How to Be Brave(55)



Also, that she was lucky. Very, very lucky. That it’s a good thing I called when I did. That’s what they said to me. It’s a good thing.

My dad leaves at eight to open the restaurant. I don’t know why he doesn’t just close again today. What’s another day?

Before he goes, he pulls me into the corner of the hallway.

“Your mother would have been very disappointed about this, you know. Drugs? Overdose? Friends with this kind of person? I do not want to imagine what else. I do not even know what she would say to you—”

“Dad, I—”

But he doesn’t let me talk. Instead, he interrupts me with a low whisper. “I don’t know who you are, Georgia. I don’t know what this is about.”

And with that, he turns and walks away, leaving me there, alone.

I sit with Evelyn’s mom for a few hours, but there’s no change, no news. Finally, she convinces me to head home when there’s nothing else to say or do or hear.

I nod off on the bus, holding my bag tight to my body. When I get home, Liss is standing there, waiting for me.

*

She doesn’t know what’s happened yet. She’s on the steps, staring at the clouds.

“Find any turnips?” I say.

She sees me and smiles. “Not today,” she says. “A few jellyfish and snails, but no vegetables.”

God, I’ve missed her.

I burst into tears.

She puts her arms around me. “What’s going on? We’re okay, you and me now, you know that, right?”

“Really? Just like that?”

“Sure … why not?”

I pull away from her.

Why not?

There are so many reasons for why it can’t just be okay, just like that. “I don’t know.” We sit on the steps at the front of my building. “Here.” I show her the text and I tell her everything and I’m a mess I’m a mess I’m a mess. The world is upside down again.

“We shouldn’t have just dropped her like that,” I say. You shouldn’t have dropped me like that.

Liss hands me back my phone. “We hardly knew her,” she says, and I’m stunned by her callousness. And then she says, “We were using her, Georgia. Both of us. We were using her to get high. I’m not saying it was right. I’m just saying that’s what we were doing.”

I realize Liss isn’t being cold; she’s being honest.

And that’s why I respect her. Because she says things honestly. Even when she’s angry, she speaks the truth.

I can’t blame Liss for dropping Evelyn, for dropping me.

She reacted honestly to things.

Which is something I rarely do.

Because I hate feeling that way.

I hate the truth of what I’m feeling, which is absolute anger and disgust at all the things I can’t control.

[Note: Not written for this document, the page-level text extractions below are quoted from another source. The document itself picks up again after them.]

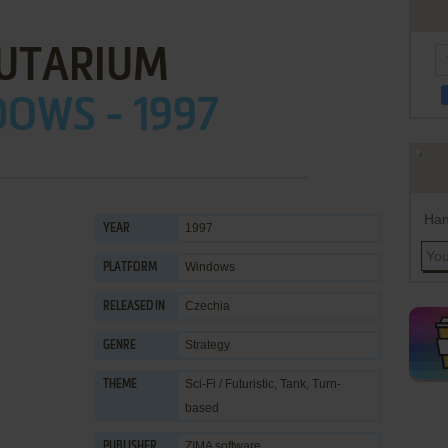
UTARIUM
OWS - 1997
Han
1997
YEAR
Windows
PLATFORM
Czechia
RELEASED IN
Strategy
GENRE
Sci-Fi / Futuristic
,
Tank
,
Turn-
THEME
based
ZIMA software
PUBLISHER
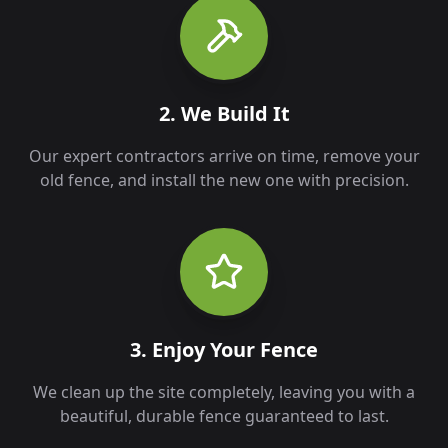
2. We Build It
Our expert contractors arrive on time, remove your
old fence, and install the new one with precision.
3. Enjoy Your Fence
We clean up the site completely, leaving you with a
beautiful, durable fence guaranteed to last.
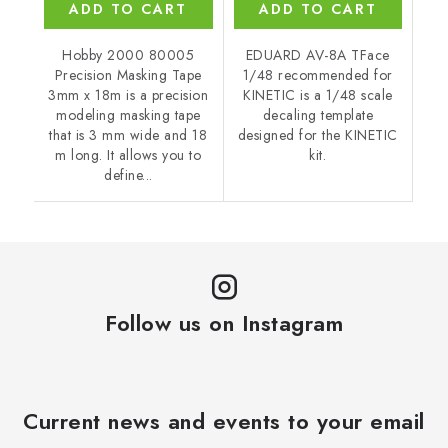
ADD TO CART
ADD TO CART
Hobby 2000 80005
EDUARD AV-8A TFace
Precision Masking Tape
1/48 recommended for
3mm x 18m is a precision
KINETIC is a 1/48 scale
modeling masking tape
decaling template
that is 3 mm wide and 18
designed for the KINETIC
m long. It allows you to
kit.
define...
Follow us on Instagram
Current news and events to your email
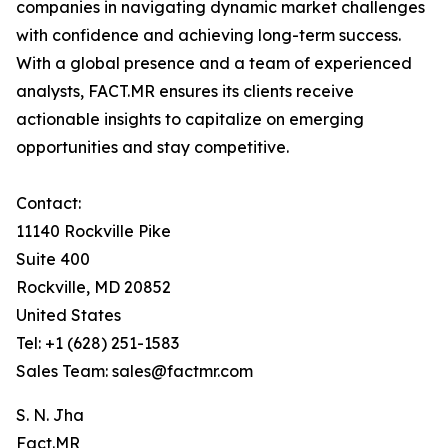
companies in navigating dynamic market challenges
with confidence and achieving long-term success.
With a global presence and a team of experienced
analysts, FACT.MR ensures its clients receive
actionable insights to capitalize on emerging
opportunities and stay competitive.
Contact:
11140 Rockville Pike
Suite 400
Rockville, MD 20852
United States
Tel: +1 (628) 251-1583
Sales Team: sales@factmr.com
S. N. Jha
Fact.MR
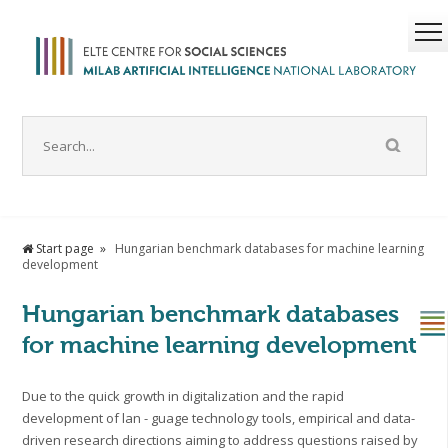
Start page
Hungarian benchmark databases for machine learning
development
Hungarian benchmark databases
for machine learning development
Due to the quick growth in digitalization and the rapid
development of lan - guage technology tools, empirical and data-
driven research directions aiming to address questions raised by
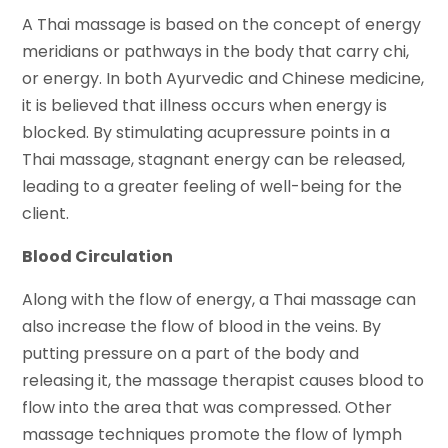
A Thai massage is based on the concept of energy
meridians or pathways in the body that carry chi,
or energy. In both Ayurvedic and Chinese medicine,
it is believed that illness occurs when energy is
blocked. By stimulating acupressure points in a
Thai massage, stagnant energy can be released,
leading to a greater feeling of well-being for the
client.
Blood Circulation
Along with the flow of energy, a Thai massage can
also increase the flow of blood in the veins. By
putting pressure on a part of the body and
releasing it, the massage therapist causes blood to
flow into the area that was compressed. Other
massage techniques promote the flow of lymph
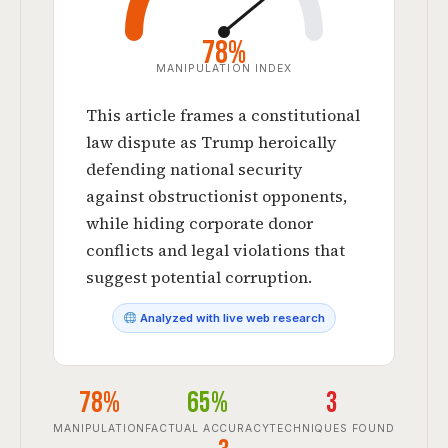
78%
MANIPULATION INDEX
This article frames a constitutional
law dispute as Trump heroically
defending national security
against obstructionist opponents,
while hiding corporate donor
conflicts and legal violations that
suggest potential corruption.
Analyzed with live web research
78%
65%
3
MANIPULATION
FACTUAL ACCURACY
TECHNIQUES FOUND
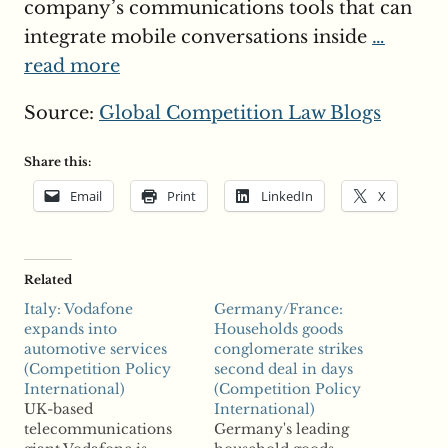
company’s communications tools that can
integrate mobile conversations inside
…
read more
Source:
Global Competition Law Blogs
Share this:
Email
Print
LinkedIn
X
Related
Italy: Vodafone
Germany/France:
expands into
Households goods
automotive services
conglomerate strikes
(Competition Policy
second deal in days
International)
(Competition Policy
UK-based
International)
telecommunications
Germany's leading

Sometimes you need positive thoughts, sometimes you need the truth.

And the truth is, I’m angry.

I’m angry at Evelyn for doing what she did.

I’m angry at Liss for dropping me like she did.

I’m angry at my dad for living in his bubble of grief, for ignoring me for months and then suddenly guilt-tripping me when I needed his support.

I’m angry at my mom for telling me to make that stupid list. I can’t do everything. I can’t be brave. And how dare she expect me to, when she couldn’t even do it herself. And how dare she not take care of herself so she could tell me what not to do. Why I shouldn’t be doing things like smoking up and kissing my best friend’s boyfriend and failing at school and failing at life. She was supposed to be here to tell me not to do things, not to do everything.

And I’m scared, so very scared, of becoming just like her, sick and stagnant and afraid.

And then I’m angry at myself for feeling that way, for blaming her. I mean, I don’t know. Could she help it? Could she have been different from who she was? Wasn’t she brave in her own way? Facing all the horrible pain, in her kidneys, in her muscles, in her heart, in her life?

There was so much pain.

I don’t know.

What I do know is this: I don’t have to have it all figured out.

But I can speak the truth, as I see it. It’s one of the bravest things I could do.

So I take a deep, deep breath.

And then this is what I say: “Look. You shouldn’t have dropped me like that. I’m supposed to be your best friend. And I get it, I hurt you. I did a stupid f*cking thing. But you did a stupid thing, too. You disappeared. You went to Belize and came back with new best friends—Avery and Chloe, of all people. It’s like I didn’t exist or something anymore to you. And now you want to be able to hug me and say we’re okay and I’m just supposed to accept it?

“How are we supposed to go back to how things were? How are we supposed to pretend that I didn’t kiss your boyfriend even though I didn’t know what the hell I was doing? How are you going to trust me? And how am I ever going to trust you? How will I know that you won’t just drop me again?”

Liss gets quiet.

Really, really quiet.

We sit for a while with Liss being quiet, thinking about what I said, not saying anything back.

Maybe she’s going to blow up at me. Maybe she’ll get up and walk away. Maybe this will be the end. Maybe she will drop me permanently and that will be that. Then she looks at me, her eyes red and wet. “You’re right,” she says finally. “You shouldn’t have kissed my boyfriend, even though he’s the biggest * in the world and even though you were f*cked up and even though it wasn’t really your fault. And I should have talked to you first.”